At another point in the documentary, Spitzer compares his arrogance and flawed decisions to the tale of Icarus and notes that he was far from unaware of the possible consequences of his joining the client list of the Emperor's Club. Spitzer had railed against prostitution rings as attorney general, and Gibney’s interviews with former Emperor's Club CEO Cecil Suwal portray Spitzer's initial interactions with the company as tentative and paranoid. Suwal says Spitzer used the pseudonym George Fox and whispered throughout his first phone call to the club. He later garnered a reputation among Emperor's Club girls for booking short, rushed dates and disliking conversation. The governor would also often pay for extra hours, to ensure that his dates were not affected if he was running late.

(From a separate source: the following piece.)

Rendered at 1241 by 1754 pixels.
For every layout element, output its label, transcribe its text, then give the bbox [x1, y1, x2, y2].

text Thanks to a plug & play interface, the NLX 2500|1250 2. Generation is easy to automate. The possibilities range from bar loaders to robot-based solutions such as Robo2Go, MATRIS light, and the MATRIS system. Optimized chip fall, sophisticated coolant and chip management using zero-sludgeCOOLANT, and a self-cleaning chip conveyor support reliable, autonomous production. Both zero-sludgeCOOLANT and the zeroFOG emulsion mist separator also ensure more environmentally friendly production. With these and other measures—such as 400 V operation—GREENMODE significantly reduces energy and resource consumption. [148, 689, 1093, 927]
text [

The film, for which the governor sat down with Gibney for four separate interviews, also hints darkly at a possible conspiracy that may have helped foster his undoing. It briefly glimpses Spitzer's two most prominent enemies: AIG's former CEO Maurice "Hank" Greenberg and billionaire investment banker Ken Langone — who each found themselves at the business end of Spitzer's zealous crackdown on executive pay and alleged securities fraud. Gibney alleges that at one point, Langone hired an investigator to dig up political dirt on Spitzer during the gubernatorial campaign; Langone denies that the private eye ever looked into the governor's sex life. Both Gibney and Elkind also relate the story of Roger Stone, a political consultant and self-described "GOP hit man" who claims he dug up information on Spitzer's patronizing of prostitutes and then passed it along to the feds. (Stone denies any suggestion that he was ever bankrolled by Greenberg or Langone.) "We raise an important question," Gibney tells TIME in his Manhattan studio. "Did private individuals hire people to tail Spitzer and then pass that information along to the government?"

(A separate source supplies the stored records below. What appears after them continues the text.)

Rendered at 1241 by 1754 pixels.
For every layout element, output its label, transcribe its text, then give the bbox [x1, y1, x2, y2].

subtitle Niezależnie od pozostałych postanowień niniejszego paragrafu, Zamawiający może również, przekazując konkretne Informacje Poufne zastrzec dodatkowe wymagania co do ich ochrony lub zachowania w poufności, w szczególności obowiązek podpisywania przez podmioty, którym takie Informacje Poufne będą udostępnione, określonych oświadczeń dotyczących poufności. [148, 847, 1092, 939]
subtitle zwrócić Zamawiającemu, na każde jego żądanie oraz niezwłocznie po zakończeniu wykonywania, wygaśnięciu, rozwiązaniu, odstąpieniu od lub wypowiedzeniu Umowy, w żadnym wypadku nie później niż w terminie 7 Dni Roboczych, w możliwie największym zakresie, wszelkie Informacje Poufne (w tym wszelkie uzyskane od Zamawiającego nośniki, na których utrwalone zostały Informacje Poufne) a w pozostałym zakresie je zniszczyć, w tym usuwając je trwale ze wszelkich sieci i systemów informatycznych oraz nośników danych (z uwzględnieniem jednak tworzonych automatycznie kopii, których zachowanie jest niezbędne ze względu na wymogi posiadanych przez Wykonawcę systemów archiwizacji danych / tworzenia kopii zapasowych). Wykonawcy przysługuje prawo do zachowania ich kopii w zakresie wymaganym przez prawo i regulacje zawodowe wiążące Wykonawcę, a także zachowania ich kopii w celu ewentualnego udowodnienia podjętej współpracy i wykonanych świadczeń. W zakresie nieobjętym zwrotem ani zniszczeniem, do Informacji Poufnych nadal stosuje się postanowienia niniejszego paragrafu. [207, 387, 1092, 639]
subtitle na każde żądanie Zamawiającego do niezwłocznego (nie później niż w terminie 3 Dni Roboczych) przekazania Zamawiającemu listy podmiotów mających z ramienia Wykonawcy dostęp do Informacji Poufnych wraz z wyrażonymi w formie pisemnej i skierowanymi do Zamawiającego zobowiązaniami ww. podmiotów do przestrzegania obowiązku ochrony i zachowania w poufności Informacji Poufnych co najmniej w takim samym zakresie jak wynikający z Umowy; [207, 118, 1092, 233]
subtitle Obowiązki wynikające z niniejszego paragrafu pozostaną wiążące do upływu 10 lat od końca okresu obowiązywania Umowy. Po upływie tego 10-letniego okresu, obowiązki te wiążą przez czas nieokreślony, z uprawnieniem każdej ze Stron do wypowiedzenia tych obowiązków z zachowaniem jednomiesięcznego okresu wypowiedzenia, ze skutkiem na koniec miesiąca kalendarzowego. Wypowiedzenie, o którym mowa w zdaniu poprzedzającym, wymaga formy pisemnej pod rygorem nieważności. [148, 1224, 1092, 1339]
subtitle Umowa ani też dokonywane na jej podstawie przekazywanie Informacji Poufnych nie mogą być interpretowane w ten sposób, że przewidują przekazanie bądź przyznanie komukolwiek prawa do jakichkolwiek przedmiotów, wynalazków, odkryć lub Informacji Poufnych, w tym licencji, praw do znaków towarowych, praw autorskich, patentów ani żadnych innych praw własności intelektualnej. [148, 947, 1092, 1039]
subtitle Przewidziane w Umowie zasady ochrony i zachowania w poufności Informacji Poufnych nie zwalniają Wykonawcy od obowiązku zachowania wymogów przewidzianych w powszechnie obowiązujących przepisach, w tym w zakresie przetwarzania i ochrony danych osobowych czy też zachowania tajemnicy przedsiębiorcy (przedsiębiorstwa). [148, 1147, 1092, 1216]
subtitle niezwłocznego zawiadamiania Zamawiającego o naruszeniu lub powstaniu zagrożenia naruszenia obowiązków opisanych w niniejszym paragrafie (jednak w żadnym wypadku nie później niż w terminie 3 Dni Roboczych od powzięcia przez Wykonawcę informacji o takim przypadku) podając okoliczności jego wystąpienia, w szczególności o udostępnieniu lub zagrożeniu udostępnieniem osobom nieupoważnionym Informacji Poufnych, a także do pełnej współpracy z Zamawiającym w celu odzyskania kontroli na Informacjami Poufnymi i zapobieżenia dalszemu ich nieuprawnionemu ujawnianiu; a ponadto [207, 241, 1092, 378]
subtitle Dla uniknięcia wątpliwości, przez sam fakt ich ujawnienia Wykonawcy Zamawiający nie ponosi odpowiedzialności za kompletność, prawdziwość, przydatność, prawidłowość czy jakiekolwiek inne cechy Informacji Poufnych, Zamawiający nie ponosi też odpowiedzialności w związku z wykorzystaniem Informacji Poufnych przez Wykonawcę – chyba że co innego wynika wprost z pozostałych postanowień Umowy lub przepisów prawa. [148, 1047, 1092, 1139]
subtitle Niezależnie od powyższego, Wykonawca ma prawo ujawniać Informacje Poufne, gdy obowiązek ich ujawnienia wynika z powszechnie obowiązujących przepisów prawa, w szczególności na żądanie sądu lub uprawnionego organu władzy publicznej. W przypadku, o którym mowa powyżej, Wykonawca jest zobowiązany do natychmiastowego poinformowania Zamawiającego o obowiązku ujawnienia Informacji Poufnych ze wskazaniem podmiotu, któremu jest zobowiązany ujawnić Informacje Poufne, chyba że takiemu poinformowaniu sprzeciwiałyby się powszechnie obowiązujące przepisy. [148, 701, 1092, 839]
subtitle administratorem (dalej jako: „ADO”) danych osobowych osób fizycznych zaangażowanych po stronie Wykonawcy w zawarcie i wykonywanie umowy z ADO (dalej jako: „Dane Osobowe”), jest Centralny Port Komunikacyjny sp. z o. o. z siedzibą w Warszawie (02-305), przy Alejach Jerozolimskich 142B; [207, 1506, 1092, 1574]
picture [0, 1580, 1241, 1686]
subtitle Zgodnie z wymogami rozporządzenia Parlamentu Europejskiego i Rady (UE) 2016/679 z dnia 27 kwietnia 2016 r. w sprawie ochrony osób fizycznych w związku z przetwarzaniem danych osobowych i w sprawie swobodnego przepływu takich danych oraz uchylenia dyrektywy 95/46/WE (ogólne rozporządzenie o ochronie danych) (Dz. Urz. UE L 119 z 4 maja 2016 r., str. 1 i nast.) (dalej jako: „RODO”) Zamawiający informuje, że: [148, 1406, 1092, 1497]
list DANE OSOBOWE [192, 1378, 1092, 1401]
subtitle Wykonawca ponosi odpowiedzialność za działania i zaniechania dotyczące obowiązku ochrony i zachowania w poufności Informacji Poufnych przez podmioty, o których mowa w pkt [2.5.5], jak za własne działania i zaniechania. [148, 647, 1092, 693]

Gibney also questions the timing of the scandal, which broke in March 2008 — months before Wall Street's ill-advised deals precipitated a major financial collapse. "Strictly speaking, your job [at the Justice Department] isn't to bring a case against a small-time prostitution ring, which federal prosecutors never do, in order to be able to use the prosecution of the case to leak all sorts of salacious details so that the press picks it up, outs him, and then he resigns as governor," he says. "It is more than interesting that [Spitzer] goes down just as everything else is going down."

Yet Spitzer admits that he has no one to blame but himself. In the film, he is asked about the rumors that there were people on Wall Street who were gunning for him. Sitting on a sofa, mulling his answer for several seconds without expression, Spitzer brushes aside the theory, saying, "I did what I did. And shame on me."